EXERCISE INSTRUCTIONS: Copy out every line of text from the data below, word for word, and leave the pictures out.

TASK INPUT:
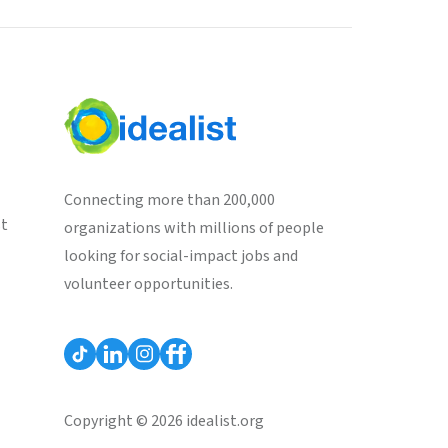
Connecting more than 200,000
st
organizations with millions of people
looking for social-impact jobs and
volunteer opportunities.
Copyright © 2026 idealist.org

EXERCISE RESPONSE:
Connecting more than 200,000
st
organizations with millions of people
looking for social-impact jobs and
volunteer opportunities.
Copyright © 2026 idealist.org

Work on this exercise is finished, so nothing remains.